Qui est le public cible de ce Festival ?

Des gens vont venir de l’étranger, des artistes arméniens aussi, bien évidemment. On invite toute la communauté arménienne de France à cette occasion, qu'elle vienne de Marseille, de Paris ou de Lyon. C’est très ouvert et nous ne voulons pas limiter cette programmation aux seuls arménophiles éclairés. Bien au contraire tous les publics et ceux qui ne connaissaient pas encore l’Arménie sont bienvenus. Mont de Marsan ne compte pas une très grande communauté arménienne, il y a un côté décalé, presque surréaliste, mais c’est aussi un avantage : cette proposition artistique est portée par des non-Arméniens sur un territoire non-arménien, c’est-à-dire affranchie de toute tension, de toute influence ou  approche partisane. Elle se veut neutre, dépassionné et artistique. Aucun militantisme dans ce que nous véhiculons. La culture est le meilleur moyen de rassembler, voire de réconcilier les peuples.

 

Après le festival, comment vont se traduire les liens noués autour de cette grande rencontre ?

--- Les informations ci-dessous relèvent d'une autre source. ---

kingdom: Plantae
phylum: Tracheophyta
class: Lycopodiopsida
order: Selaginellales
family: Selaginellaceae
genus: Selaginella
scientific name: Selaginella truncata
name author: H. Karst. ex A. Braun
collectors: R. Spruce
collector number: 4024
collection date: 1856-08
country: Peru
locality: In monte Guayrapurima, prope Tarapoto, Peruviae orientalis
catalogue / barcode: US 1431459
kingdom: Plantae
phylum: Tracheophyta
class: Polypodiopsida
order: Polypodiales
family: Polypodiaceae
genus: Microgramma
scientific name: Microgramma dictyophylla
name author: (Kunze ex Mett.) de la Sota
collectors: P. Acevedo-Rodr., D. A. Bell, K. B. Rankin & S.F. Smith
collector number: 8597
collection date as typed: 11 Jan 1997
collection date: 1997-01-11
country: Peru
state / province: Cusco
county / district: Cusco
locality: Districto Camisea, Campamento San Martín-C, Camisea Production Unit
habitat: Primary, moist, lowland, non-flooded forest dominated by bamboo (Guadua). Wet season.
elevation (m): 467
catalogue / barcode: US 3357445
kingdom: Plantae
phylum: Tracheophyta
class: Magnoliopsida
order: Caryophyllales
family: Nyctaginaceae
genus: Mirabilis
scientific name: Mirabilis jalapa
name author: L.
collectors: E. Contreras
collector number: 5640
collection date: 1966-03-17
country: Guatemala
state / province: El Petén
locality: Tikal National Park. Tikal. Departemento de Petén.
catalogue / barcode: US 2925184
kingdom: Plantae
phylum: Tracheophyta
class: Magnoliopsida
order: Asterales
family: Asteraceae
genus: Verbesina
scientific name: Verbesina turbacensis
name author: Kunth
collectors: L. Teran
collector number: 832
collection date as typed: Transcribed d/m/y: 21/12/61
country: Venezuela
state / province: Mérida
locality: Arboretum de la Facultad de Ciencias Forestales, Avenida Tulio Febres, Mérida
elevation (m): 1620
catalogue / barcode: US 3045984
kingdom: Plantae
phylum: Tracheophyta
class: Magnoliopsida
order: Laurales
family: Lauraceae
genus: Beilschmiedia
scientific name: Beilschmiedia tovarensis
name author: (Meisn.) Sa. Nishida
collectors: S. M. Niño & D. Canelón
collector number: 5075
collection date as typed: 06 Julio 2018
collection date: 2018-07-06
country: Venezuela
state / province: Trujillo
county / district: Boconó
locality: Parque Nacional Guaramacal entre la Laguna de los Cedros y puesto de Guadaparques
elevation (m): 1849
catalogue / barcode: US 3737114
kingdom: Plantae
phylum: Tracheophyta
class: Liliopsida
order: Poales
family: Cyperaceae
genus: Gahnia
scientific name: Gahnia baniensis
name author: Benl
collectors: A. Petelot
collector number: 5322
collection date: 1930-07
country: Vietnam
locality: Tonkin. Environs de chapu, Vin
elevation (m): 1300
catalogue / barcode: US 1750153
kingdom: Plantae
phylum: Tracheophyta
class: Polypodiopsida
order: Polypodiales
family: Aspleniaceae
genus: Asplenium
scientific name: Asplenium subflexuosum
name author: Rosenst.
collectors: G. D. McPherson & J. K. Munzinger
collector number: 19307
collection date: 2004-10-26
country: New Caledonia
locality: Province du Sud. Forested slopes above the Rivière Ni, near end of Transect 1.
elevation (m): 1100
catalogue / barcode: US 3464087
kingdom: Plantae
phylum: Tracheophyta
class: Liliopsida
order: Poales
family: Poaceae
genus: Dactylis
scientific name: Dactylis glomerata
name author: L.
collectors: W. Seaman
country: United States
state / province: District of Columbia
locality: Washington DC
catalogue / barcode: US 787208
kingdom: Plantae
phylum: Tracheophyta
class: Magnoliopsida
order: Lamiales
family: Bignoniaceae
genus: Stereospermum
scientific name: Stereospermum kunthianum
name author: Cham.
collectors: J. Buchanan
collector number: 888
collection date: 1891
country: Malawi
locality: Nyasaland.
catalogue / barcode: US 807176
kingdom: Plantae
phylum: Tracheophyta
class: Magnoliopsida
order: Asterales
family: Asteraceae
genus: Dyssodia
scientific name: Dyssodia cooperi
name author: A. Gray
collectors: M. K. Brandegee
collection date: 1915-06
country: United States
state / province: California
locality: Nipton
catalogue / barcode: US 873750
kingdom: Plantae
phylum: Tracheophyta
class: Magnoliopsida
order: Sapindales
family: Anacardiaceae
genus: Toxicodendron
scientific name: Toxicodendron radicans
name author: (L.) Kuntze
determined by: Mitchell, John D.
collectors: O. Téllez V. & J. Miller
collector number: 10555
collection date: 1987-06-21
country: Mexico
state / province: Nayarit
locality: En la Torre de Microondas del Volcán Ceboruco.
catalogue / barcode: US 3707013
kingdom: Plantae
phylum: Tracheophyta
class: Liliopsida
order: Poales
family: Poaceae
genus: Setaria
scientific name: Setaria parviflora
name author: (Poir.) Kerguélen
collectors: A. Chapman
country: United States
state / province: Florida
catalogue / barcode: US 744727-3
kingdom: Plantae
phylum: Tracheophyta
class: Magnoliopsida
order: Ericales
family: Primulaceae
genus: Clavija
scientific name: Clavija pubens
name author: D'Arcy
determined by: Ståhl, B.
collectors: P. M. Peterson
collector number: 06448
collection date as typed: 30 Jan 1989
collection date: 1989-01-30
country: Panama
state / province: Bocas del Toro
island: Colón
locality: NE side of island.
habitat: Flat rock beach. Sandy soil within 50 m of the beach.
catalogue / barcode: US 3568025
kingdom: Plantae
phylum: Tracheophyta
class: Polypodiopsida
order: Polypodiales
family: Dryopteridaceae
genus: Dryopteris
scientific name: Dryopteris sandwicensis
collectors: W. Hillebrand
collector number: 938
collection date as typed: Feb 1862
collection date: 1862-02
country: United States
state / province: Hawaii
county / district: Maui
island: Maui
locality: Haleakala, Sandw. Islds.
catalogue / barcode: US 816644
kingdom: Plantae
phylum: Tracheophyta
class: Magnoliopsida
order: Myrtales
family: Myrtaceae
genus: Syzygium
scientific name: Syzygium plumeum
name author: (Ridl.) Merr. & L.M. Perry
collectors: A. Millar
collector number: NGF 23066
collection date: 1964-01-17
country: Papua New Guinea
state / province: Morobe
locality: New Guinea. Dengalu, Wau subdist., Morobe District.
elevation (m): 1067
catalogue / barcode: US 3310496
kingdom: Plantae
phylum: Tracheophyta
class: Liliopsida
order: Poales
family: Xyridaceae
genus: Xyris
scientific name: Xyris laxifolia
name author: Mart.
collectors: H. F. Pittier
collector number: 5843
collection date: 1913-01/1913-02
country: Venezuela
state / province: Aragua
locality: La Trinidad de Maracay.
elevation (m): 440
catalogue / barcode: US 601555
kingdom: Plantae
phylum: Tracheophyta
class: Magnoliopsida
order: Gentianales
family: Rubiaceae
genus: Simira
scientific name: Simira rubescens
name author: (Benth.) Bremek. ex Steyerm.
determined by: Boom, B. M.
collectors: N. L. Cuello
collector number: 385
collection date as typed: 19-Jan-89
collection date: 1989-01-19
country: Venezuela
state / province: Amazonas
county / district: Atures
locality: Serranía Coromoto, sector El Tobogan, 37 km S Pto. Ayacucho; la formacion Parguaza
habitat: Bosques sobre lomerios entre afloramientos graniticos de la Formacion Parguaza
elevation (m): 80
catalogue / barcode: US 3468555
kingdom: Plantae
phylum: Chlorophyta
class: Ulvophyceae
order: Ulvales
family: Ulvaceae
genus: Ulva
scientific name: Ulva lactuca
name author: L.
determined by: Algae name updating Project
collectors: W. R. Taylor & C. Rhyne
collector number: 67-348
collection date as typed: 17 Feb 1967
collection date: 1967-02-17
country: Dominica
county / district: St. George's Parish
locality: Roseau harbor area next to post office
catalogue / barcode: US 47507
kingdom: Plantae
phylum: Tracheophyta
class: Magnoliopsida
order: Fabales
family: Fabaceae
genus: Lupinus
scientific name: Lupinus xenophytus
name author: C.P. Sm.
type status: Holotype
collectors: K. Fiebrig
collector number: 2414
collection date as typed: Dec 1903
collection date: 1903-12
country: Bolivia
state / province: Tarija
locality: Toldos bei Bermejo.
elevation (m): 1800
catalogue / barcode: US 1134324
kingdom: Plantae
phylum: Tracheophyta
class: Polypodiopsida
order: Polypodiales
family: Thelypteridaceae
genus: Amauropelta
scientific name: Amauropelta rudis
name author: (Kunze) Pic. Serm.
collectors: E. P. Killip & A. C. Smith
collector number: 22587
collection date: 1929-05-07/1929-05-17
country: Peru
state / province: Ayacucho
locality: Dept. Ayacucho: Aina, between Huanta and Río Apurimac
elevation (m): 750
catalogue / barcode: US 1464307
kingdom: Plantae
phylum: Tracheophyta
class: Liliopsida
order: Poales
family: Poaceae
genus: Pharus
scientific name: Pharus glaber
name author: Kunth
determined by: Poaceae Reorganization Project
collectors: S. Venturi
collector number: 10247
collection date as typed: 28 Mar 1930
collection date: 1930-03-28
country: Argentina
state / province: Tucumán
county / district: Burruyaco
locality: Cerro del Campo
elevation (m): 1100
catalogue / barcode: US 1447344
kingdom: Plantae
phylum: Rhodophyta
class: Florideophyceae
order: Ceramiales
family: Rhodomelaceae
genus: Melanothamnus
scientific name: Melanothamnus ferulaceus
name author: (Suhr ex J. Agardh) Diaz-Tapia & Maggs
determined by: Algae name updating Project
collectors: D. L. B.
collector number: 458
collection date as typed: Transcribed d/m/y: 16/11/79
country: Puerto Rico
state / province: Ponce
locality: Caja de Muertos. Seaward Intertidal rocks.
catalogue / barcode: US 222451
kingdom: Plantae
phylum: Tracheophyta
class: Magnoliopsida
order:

La relation établie entre Mont de Marsan et l’Arménie se veut durable. Dès le début, nous avons souhaité que cette relation s’inscrive dans le temps et qu'elle s’enrichisse. La double porte d’entrée est culturelle. Nous envisageons par la suite des échanges entre les établissements scolaires, des voyages, une coopération économique…. Le jumelage avec la ville de Gyumri en est la meilleure illustration. Cette relation naissante va évoluer, mûrir, s’enrichir et continuer à rapprocher nos deux pays. Il y aura une place pour l’Arménie dans la programmation de toutes les saisons du théâtre de Gascogne.